Friday, February 13, 2015

My Essay on Let the Right One In and Let Me In

Be Me A Little
            John Ajvide Lindqvist's debut novel, Låt Den Rätte Komma In, was released in 2004 in Sweden, with an English translation arriving in 2007. 2008 saw the premiere of Tomas Alfredson's Swedish film which will henceforth be known as Let the Right One In or LTROI, and the American adaptation Let Me In or LMI debuted in 2010, directed by Matt Reeves. While LMI pays homage aesthetically to LTROI, it is not a remake and is instead a separate - if similar - retelling of the novel. Reeves's version goes so far as to adapt to the changed setting and rename the leads the Americanized Owen and Abby, rather than Oskar and Eli. Though the films have a common runtime of one hour and fifty-five minutes, each makes its own alterations to the world set down in Lindqvist's story, while winnowing away multiple subplots that the Swedish picture does touch upon without further exploration.
            Major variances between the adaptations are apparent in the introductory scenes.
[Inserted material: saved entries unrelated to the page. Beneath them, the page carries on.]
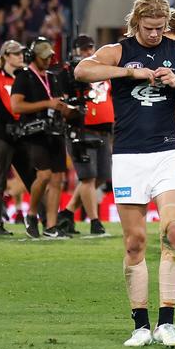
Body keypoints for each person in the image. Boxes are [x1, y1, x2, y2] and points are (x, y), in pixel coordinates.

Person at [75, 0, 175, 348]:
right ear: (135, 22)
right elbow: (82, 70)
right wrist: (128, 73)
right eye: (148, 28)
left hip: (166, 153)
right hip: (128, 157)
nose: (154, 34)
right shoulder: (118, 51)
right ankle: (140, 324)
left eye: (160, 28)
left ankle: (166, 322)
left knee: (172, 232)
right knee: (135, 242)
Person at [11, 37, 74, 239]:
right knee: (44, 175)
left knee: (57, 179)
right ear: (33, 56)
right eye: (43, 57)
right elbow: (16, 106)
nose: (47, 61)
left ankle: (51, 226)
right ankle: (31, 214)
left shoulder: (52, 77)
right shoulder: (24, 77)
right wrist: (47, 104)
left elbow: (56, 102)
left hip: (55, 131)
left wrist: (67, 109)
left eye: (49, 57)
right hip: (34, 133)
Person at [66, 34, 113, 237]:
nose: (87, 52)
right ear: (75, 51)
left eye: (90, 48)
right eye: (83, 49)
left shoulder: (104, 71)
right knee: (88, 177)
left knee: (101, 176)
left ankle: (66, 214)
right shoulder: (71, 72)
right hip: (82, 129)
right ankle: (95, 221)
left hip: (104, 130)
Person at [0, 40, 31, 236]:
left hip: (22, 135)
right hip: (2, 136)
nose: (20, 56)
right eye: (15, 53)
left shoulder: (26, 76)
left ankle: (46, 220)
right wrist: (14, 124)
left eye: (21, 52)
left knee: (33, 178)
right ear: (5, 57)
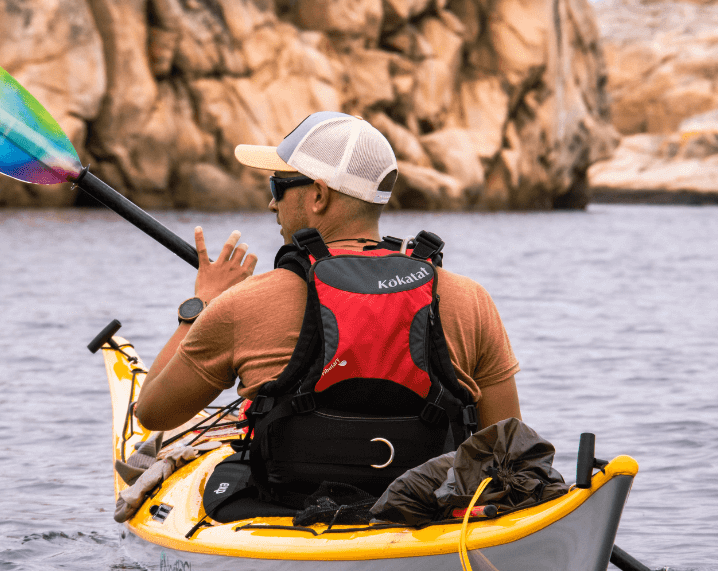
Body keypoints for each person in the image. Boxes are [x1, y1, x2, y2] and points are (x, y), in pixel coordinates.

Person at [136, 113, 522, 478]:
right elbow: (508, 451)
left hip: (288, 515)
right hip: (428, 514)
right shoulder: (469, 299)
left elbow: (153, 412)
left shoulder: (244, 304)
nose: (272, 202)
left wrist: (203, 305)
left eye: (278, 186)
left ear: (318, 195)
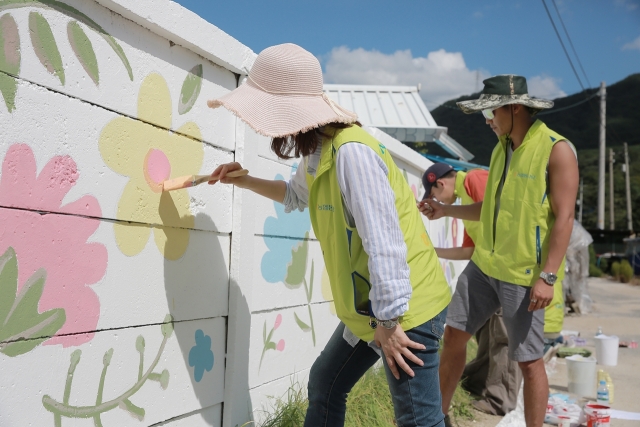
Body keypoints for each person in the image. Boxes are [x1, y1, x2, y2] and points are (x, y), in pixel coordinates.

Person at [206, 43, 452, 427]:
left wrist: (388, 326)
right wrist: (245, 179)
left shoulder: (352, 154)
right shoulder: (319, 153)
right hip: (371, 310)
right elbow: (294, 195)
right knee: (326, 384)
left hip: (406, 310)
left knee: (418, 420)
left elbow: (385, 246)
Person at [419, 75, 579, 427]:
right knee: (453, 336)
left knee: (528, 360)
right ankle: (437, 419)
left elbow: (565, 218)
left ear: (515, 107)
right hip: (484, 267)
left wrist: (547, 276)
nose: (487, 120)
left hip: (524, 274)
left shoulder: (556, 149)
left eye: (490, 112)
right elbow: (488, 208)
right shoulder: (500, 149)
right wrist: (446, 211)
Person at [421, 163, 522, 417]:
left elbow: (494, 212)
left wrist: (445, 210)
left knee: (507, 341)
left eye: (433, 195)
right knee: (454, 335)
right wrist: (433, 252)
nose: (436, 201)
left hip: (510, 268)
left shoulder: (476, 178)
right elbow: (469, 250)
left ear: (440, 183)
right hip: (484, 267)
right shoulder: (464, 199)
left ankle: (501, 401)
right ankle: (439, 414)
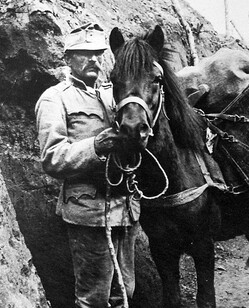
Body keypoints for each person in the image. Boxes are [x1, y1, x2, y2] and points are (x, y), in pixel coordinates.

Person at [35, 23, 139, 307]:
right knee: (94, 297)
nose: (94, 59)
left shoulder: (112, 94)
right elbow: (52, 158)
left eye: (98, 53)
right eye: (84, 53)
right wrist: (96, 146)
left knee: (124, 292)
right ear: (68, 58)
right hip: (88, 212)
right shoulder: (55, 99)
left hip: (126, 209)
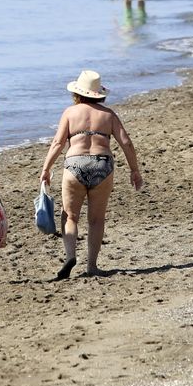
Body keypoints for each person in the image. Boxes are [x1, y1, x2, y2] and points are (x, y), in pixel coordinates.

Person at [38, 70, 143, 280]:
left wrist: (46, 169)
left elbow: (58, 143)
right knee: (96, 219)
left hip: (75, 163)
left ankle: (70, 255)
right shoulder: (108, 115)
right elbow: (126, 142)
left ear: (77, 93)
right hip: (102, 165)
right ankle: (92, 266)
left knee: (69, 215)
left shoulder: (70, 112)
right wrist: (134, 170)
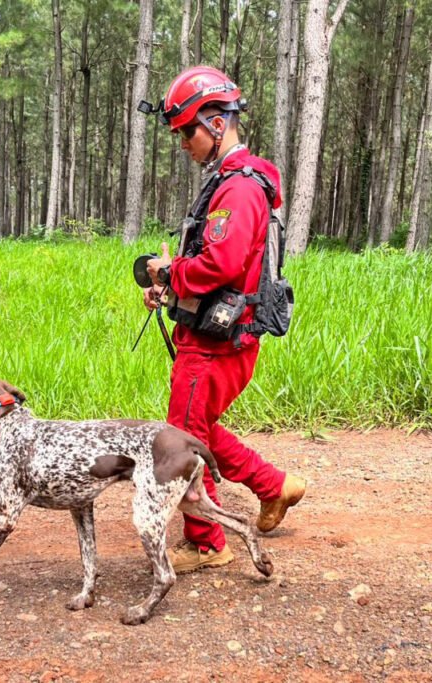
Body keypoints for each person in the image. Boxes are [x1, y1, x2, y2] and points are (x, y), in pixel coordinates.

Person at [142, 65, 306, 574]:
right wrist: (169, 288)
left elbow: (222, 265)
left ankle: (207, 542)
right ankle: (274, 486)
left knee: (182, 441)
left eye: (186, 132)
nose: (183, 144)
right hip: (213, 335)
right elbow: (218, 267)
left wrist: (173, 270)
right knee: (200, 431)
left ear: (216, 123)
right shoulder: (230, 183)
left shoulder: (238, 189)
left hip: (217, 346)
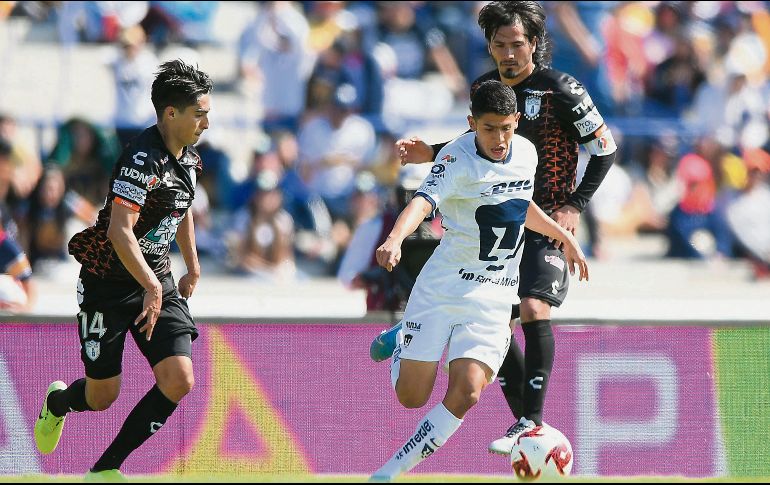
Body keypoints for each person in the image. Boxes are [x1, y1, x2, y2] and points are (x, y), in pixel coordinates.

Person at [370, 1, 617, 455]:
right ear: (489, 45)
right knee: (495, 326)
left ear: (535, 44)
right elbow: (482, 141)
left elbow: (605, 148)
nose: (508, 54)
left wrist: (575, 205)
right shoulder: (485, 87)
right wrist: (434, 151)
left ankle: (530, 422)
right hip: (496, 225)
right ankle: (415, 333)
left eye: (517, 44)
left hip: (542, 219)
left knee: (533, 308)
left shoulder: (562, 88)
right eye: (499, 45)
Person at [370, 80, 588, 481]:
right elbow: (422, 201)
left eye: (506, 127)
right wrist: (395, 238)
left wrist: (565, 236)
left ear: (517, 121)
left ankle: (388, 473)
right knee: (411, 397)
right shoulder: (455, 159)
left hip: (494, 295)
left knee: (468, 390)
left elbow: (519, 207)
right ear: (472, 124)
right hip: (443, 287)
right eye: (489, 129)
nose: (500, 138)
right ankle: (404, 338)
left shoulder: (526, 152)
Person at [33, 59, 212, 480]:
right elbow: (119, 231)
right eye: (199, 111)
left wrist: (192, 265)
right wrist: (150, 284)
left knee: (179, 378)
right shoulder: (140, 159)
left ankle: (106, 469)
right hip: (108, 283)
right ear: (171, 113)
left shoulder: (189, 159)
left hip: (157, 279)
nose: (207, 120)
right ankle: (58, 404)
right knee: (102, 396)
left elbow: (181, 209)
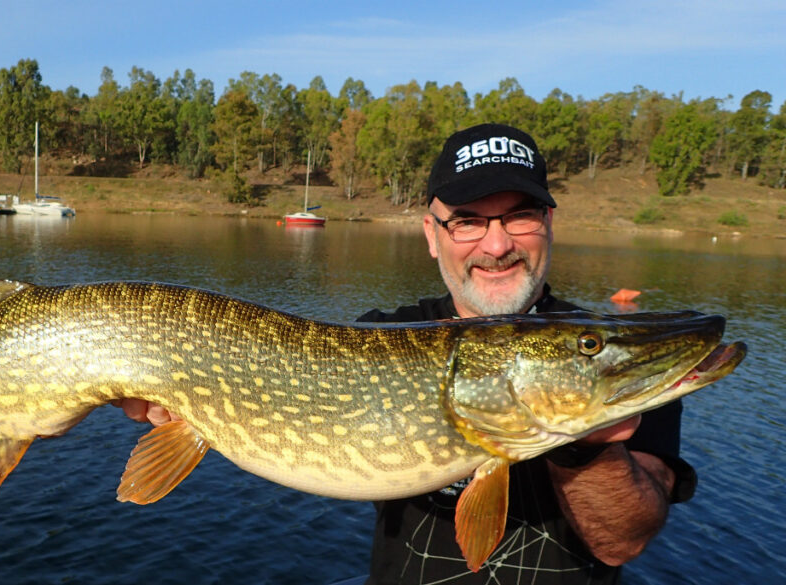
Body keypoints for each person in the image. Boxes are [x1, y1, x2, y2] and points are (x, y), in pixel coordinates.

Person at [114, 124, 697, 584]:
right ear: (431, 235)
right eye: (467, 221)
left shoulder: (603, 356)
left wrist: (585, 442)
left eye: (519, 215)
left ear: (548, 224)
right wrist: (181, 400)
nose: (497, 244)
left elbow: (622, 541)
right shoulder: (376, 338)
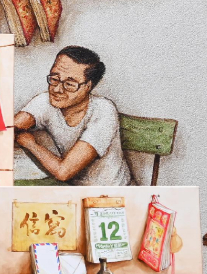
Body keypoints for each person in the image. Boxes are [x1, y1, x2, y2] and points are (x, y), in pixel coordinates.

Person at [14, 46, 131, 185]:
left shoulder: (103, 110)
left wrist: (30, 143)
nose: (57, 89)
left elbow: (63, 172)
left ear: (88, 86)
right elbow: (11, 126)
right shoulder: (46, 101)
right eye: (55, 78)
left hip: (111, 195)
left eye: (69, 84)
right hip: (72, 191)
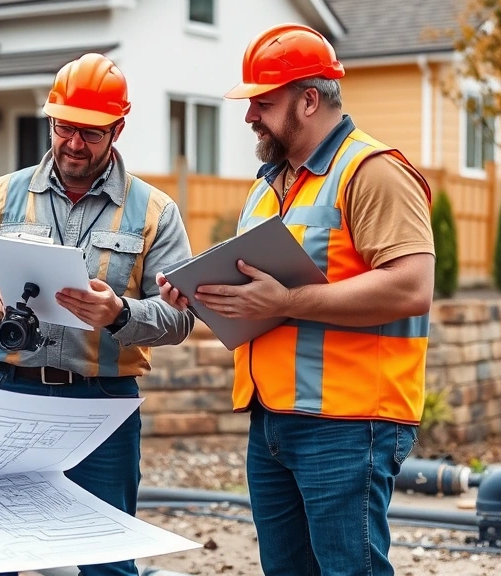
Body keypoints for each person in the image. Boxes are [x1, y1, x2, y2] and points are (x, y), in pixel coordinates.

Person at [157, 23, 435, 576]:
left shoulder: (372, 171)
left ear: (309, 99)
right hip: (272, 418)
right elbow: (262, 297)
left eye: (263, 101)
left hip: (348, 422)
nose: (248, 115)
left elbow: (411, 286)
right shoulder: (267, 186)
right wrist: (202, 291)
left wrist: (287, 299)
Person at [0, 53, 195, 576]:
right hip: (10, 389)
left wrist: (119, 313)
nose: (74, 144)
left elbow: (180, 318)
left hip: (102, 403)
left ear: (117, 129)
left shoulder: (156, 213)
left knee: (105, 558)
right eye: (64, 128)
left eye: (91, 133)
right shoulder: (2, 195)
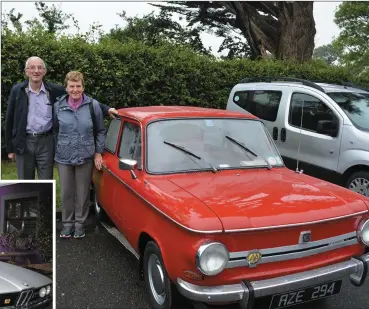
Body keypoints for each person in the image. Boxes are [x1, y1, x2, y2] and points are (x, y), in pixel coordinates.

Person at [4, 56, 117, 180]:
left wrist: (106, 109)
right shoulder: (17, 90)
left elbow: (81, 98)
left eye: (39, 67)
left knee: (46, 180)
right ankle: (26, 200)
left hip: (46, 142)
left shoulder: (54, 90)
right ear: (26, 71)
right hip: (24, 141)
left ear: (44, 71)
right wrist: (10, 148)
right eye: (32, 67)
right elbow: (9, 120)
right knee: (25, 181)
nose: (36, 71)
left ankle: (44, 200)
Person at [54, 71, 106, 239]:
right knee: (67, 192)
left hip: (85, 155)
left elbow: (100, 130)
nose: (75, 89)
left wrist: (98, 152)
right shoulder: (58, 106)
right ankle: (67, 224)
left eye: (78, 86)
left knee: (83, 192)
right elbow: (55, 130)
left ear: (83, 87)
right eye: (71, 86)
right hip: (64, 156)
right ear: (66, 87)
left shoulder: (93, 106)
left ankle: (79, 224)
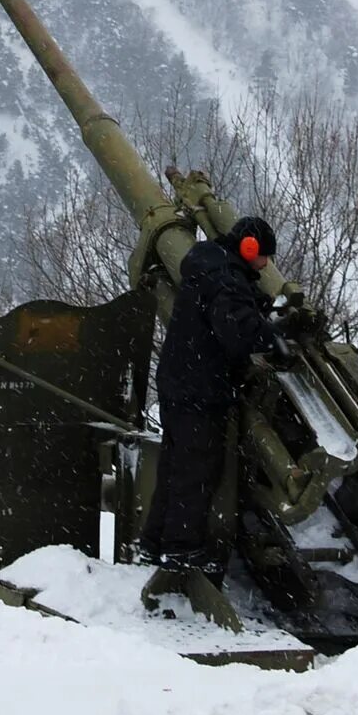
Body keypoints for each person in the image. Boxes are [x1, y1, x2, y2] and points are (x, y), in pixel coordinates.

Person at [141, 216, 282, 580]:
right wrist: (275, 336)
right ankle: (181, 551)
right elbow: (238, 332)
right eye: (264, 256)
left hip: (180, 382)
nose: (266, 264)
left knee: (174, 466)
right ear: (249, 248)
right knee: (196, 470)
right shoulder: (225, 278)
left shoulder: (214, 266)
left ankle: (153, 543)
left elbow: (229, 310)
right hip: (200, 388)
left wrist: (261, 308)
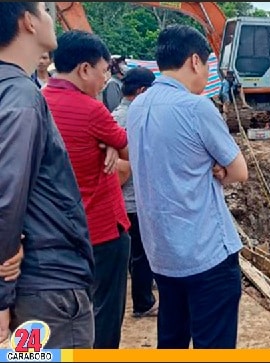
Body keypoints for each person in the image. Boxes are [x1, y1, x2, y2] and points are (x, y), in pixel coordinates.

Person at [127, 24, 249, 349]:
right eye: (208, 64)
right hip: (205, 253)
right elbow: (239, 170)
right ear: (195, 61)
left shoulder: (137, 107)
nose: (207, 73)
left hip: (163, 254)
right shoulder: (196, 107)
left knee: (172, 340)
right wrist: (218, 168)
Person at [0, 2, 94, 348]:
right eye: (43, 9)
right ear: (27, 23)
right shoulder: (22, 98)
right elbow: (6, 197)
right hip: (45, 288)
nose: (50, 15)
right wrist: (2, 297)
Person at [43, 30, 131, 349]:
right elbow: (128, 149)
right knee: (105, 314)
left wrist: (108, 143)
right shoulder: (92, 110)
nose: (106, 78)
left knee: (71, 316)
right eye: (104, 70)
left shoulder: (39, 99)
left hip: (58, 235)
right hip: (103, 231)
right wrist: (111, 143)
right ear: (84, 69)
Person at [111, 67, 159, 319]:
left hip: (120, 200)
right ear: (141, 91)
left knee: (133, 251)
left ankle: (144, 287)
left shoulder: (113, 115)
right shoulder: (136, 118)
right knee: (143, 252)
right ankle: (143, 303)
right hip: (136, 198)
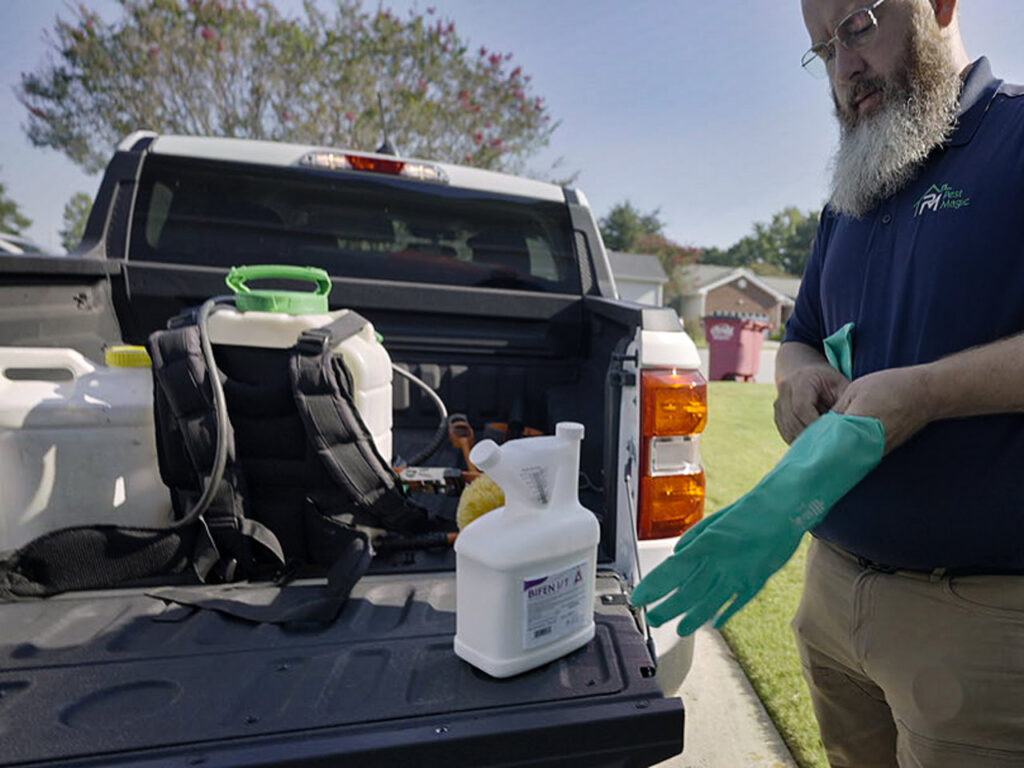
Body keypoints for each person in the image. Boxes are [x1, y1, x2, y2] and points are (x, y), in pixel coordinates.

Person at [777, 0, 1024, 765]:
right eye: (822, 51)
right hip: (829, 597)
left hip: (975, 624)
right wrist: (799, 378)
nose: (844, 68)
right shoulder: (852, 189)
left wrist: (926, 393)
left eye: (855, 27)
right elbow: (799, 336)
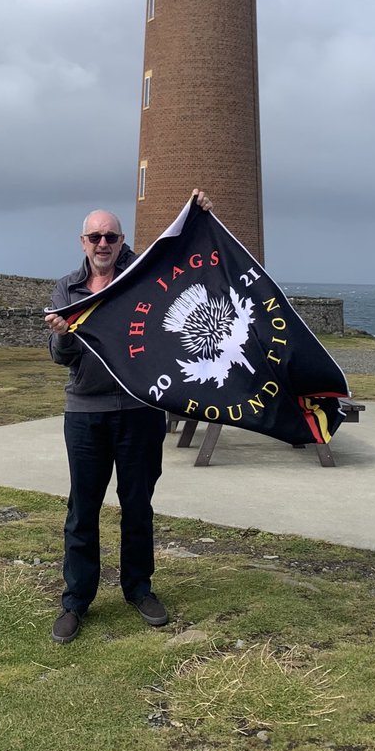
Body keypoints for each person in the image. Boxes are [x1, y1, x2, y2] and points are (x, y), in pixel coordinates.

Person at [45, 188, 213, 644]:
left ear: (122, 242)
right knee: (83, 509)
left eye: (111, 237)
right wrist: (62, 335)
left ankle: (139, 589)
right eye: (95, 237)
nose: (103, 244)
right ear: (83, 242)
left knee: (137, 505)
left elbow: (176, 264)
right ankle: (76, 600)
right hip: (85, 414)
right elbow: (60, 357)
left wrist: (197, 217)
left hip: (140, 412)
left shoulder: (141, 277)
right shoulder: (67, 289)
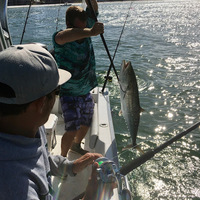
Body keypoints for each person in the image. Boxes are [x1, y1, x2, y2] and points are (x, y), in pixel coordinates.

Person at [0, 44, 103, 200]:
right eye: (56, 91)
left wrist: (69, 166)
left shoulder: (31, 127)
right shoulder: (15, 187)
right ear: (40, 104)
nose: (57, 97)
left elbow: (39, 158)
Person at [52, 0, 104, 156]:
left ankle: (76, 146)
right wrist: (90, 32)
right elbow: (64, 36)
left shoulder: (84, 27)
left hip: (85, 89)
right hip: (69, 91)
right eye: (79, 25)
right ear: (68, 22)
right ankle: (62, 159)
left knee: (86, 122)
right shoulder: (60, 37)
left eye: (85, 24)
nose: (83, 26)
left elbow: (93, 8)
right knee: (72, 128)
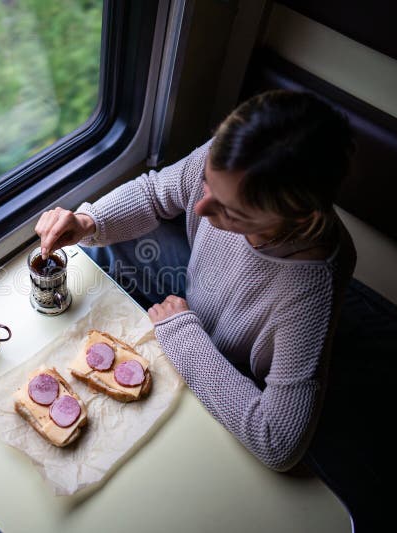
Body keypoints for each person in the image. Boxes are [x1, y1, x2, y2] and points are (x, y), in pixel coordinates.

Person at [34, 90, 356, 471]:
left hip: (230, 357)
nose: (200, 208)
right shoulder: (229, 157)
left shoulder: (309, 292)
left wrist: (183, 336)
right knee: (93, 245)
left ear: (298, 220)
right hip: (195, 289)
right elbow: (155, 194)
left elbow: (278, 441)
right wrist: (89, 222)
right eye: (206, 182)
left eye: (231, 213)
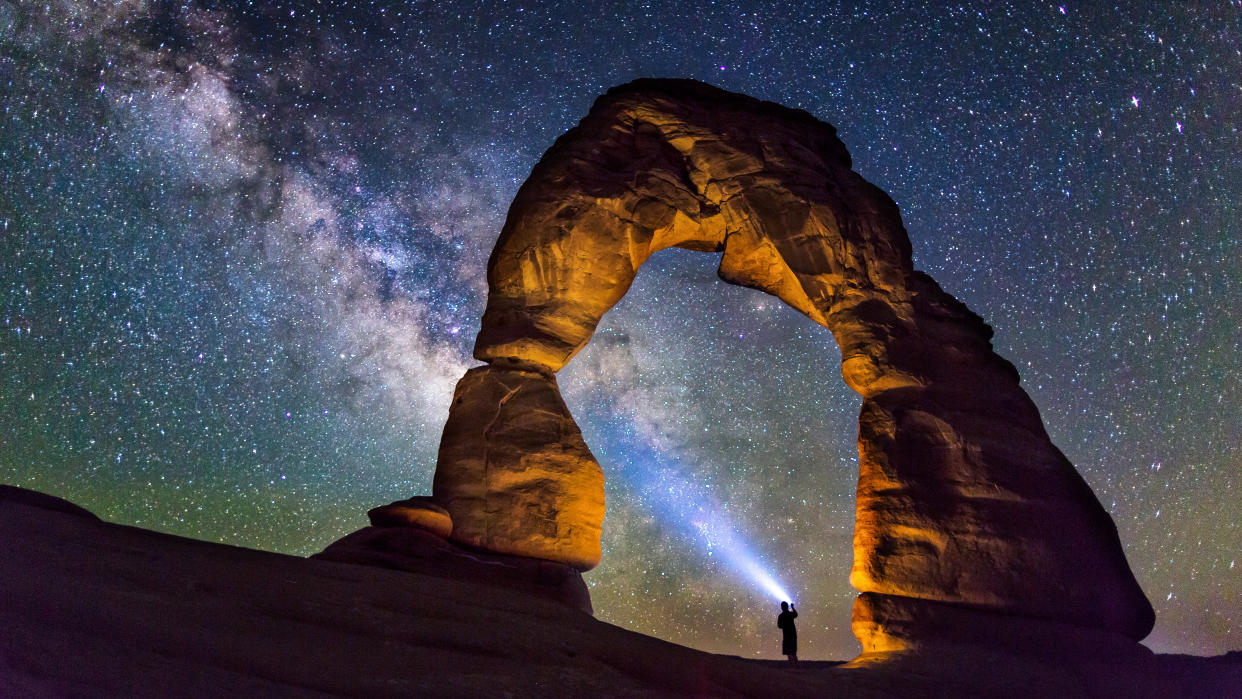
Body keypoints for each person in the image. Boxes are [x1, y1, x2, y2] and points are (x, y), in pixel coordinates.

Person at [777, 601, 798, 665]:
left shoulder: (781, 616)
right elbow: (796, 614)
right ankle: (796, 666)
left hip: (786, 636)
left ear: (782, 607)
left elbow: (779, 626)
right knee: (793, 652)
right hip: (793, 635)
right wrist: (792, 607)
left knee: (789, 652)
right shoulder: (790, 614)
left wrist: (784, 625)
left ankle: (792, 665)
Alfredson opens his movie with credits amongst falling snow, followed by main character Oskar imagining taking revenge on his tormentors, and the novel's first occurrence of Oskar's class being taught by a police officer appears five minutes into the proceedings, albeit about a different subject. Reeves begins his film with a scene from the middle of the consequent action, now set in New Mexico, with a character known only as The Policeman inspecting the circumstances behind a man burning his own face with acid. As the officer arrives at the hospital, the burned man later revealed as the vampire's familiar throws himself from his window.
            This is where the biggest deviation from the novel occurs, as neither movie deals with the character after his apparent demise. Lindqvist's iteration reanimates due to his vampiric bite, yet is only a zombified husk, incapable of coherent thought, roaming the nearby neighborhoods in the nude. This dovetails with the earlier police officer lesson and an entire other subplot about Oskar's neighbor and friend Tommy, whose only nod in the movies comes in the form of him having shown Oskar/Owen where the basement rec room is.
            The characterization of the burned man is unique to each version. In the novel and presumably in the first movie, Eli's assistant is a man called Håkan, a pedophile recruited as familiar in exchange for the promise of touches. Let Me In takes a hugely different approach to the character, now known only as The Father. Owen discovers pictures in Abby's apartment taken of her and her helper when he was a child, identifiable by a facial birthmark. This leaves the audience to wonder if Owen will suffer the same fate, growing old and worn down beside Abby out of a fierce dedication formed in his youth.